··· Given data ···
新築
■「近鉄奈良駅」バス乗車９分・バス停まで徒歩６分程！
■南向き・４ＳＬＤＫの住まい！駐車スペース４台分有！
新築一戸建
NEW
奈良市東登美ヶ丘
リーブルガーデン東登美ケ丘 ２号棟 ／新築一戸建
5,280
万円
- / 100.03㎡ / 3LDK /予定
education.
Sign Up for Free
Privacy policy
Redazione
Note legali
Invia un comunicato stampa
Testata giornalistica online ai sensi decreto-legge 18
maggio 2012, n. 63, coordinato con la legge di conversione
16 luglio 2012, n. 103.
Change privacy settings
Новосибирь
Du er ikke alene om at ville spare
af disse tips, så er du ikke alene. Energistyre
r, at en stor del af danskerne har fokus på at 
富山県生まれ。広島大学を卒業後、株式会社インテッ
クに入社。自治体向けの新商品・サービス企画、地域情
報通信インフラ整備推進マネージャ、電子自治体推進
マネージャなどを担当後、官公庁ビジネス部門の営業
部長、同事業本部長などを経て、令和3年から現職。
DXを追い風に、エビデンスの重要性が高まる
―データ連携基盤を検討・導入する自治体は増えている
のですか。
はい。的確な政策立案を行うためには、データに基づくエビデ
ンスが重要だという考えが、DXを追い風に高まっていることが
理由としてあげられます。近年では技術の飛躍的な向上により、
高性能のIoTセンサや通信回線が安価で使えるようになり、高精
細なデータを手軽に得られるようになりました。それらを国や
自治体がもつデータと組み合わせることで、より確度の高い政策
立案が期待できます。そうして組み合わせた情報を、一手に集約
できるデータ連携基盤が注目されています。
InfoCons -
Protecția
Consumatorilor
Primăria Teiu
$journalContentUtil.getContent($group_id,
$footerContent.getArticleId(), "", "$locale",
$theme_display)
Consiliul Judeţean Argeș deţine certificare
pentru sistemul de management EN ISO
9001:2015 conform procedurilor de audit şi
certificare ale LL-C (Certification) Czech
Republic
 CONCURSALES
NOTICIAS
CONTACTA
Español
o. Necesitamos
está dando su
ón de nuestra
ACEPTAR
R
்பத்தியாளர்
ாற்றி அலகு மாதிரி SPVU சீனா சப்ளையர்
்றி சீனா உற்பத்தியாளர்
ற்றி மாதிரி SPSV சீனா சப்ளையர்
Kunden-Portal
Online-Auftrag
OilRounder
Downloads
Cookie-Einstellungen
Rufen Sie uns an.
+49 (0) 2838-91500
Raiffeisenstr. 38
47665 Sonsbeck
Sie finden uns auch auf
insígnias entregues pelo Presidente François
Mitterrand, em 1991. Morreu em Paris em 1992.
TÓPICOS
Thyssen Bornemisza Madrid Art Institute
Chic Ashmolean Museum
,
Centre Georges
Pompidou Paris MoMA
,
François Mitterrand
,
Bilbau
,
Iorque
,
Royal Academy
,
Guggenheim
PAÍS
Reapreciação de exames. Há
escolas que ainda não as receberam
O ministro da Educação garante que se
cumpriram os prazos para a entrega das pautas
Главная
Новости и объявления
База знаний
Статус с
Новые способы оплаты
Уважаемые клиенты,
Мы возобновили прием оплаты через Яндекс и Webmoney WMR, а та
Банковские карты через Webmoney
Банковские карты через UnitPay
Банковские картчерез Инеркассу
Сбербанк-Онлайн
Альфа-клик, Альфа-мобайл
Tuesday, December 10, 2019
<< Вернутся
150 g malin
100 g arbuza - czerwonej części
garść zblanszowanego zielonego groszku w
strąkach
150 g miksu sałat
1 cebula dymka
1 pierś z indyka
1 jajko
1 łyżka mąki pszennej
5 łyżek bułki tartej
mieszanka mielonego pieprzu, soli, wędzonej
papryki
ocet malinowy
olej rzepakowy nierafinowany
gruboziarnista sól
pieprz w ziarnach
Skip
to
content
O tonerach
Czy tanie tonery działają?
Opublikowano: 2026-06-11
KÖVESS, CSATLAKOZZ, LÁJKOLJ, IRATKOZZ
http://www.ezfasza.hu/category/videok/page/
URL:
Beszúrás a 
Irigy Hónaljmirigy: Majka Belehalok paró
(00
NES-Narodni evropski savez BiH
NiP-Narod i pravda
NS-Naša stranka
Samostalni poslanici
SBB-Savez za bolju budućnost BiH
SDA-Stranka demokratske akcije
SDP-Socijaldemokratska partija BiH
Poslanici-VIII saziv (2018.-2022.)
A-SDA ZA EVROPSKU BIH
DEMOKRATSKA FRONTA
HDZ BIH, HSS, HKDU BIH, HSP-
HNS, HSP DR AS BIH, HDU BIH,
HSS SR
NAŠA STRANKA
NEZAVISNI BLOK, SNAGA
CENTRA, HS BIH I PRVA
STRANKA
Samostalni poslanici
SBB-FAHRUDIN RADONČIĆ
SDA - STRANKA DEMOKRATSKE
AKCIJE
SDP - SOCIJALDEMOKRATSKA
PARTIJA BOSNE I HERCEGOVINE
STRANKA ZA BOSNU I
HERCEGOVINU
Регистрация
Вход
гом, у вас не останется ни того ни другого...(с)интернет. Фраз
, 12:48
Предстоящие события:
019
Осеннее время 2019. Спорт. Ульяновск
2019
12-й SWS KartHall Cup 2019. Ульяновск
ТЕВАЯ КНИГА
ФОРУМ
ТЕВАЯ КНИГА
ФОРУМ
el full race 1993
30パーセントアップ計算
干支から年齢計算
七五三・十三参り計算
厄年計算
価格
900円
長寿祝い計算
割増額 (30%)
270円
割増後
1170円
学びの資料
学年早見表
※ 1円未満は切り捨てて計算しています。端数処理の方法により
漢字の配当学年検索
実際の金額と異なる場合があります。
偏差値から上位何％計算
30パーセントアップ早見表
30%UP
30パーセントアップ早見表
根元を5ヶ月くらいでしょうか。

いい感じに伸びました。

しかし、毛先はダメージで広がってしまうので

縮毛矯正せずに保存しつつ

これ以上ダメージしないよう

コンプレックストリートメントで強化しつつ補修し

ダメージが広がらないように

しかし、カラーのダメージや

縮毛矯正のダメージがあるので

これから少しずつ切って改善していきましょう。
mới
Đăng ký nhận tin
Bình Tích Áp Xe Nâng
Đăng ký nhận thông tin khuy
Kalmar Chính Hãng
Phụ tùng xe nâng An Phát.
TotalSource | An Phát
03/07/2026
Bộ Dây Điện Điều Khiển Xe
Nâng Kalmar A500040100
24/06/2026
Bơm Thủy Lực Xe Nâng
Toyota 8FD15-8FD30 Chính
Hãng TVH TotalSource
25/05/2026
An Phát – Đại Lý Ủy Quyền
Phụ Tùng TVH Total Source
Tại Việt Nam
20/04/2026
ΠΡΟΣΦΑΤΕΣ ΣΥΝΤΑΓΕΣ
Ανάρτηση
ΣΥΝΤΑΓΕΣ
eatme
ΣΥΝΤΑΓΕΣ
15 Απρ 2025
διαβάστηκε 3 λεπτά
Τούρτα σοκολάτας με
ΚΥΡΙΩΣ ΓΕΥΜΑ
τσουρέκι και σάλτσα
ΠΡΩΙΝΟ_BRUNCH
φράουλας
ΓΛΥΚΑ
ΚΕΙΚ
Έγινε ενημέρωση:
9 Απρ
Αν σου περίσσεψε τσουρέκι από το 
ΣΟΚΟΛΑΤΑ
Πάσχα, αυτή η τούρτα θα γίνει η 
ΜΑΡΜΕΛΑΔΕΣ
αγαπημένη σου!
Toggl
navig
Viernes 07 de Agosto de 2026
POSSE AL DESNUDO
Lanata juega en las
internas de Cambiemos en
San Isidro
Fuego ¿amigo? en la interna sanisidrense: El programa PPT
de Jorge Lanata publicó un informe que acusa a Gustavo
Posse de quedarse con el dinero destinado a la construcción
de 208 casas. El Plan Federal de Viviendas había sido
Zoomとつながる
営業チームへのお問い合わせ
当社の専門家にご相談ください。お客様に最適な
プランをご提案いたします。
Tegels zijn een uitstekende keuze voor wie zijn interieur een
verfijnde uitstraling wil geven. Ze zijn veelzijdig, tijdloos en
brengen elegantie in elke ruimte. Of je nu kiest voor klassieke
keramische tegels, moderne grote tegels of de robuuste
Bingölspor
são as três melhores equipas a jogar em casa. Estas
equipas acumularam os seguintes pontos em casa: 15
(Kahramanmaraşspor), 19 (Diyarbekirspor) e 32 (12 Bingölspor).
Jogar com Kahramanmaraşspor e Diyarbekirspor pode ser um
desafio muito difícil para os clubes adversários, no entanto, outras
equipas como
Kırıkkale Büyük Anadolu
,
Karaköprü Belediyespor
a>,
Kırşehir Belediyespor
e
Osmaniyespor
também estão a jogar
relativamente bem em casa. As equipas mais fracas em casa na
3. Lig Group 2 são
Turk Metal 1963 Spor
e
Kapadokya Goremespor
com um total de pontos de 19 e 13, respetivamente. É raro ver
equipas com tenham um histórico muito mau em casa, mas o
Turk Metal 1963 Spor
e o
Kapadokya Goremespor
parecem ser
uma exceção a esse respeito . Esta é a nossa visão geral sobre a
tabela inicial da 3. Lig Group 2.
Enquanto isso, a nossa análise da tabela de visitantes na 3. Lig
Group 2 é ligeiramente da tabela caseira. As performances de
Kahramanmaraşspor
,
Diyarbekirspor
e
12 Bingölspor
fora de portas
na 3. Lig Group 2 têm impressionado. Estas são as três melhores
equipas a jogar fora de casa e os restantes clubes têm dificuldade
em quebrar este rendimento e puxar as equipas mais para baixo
···
→ Task item: Work out how many lines of the preceding data contain the word "nossa". Reply with that number only.

→ Exercise output: 2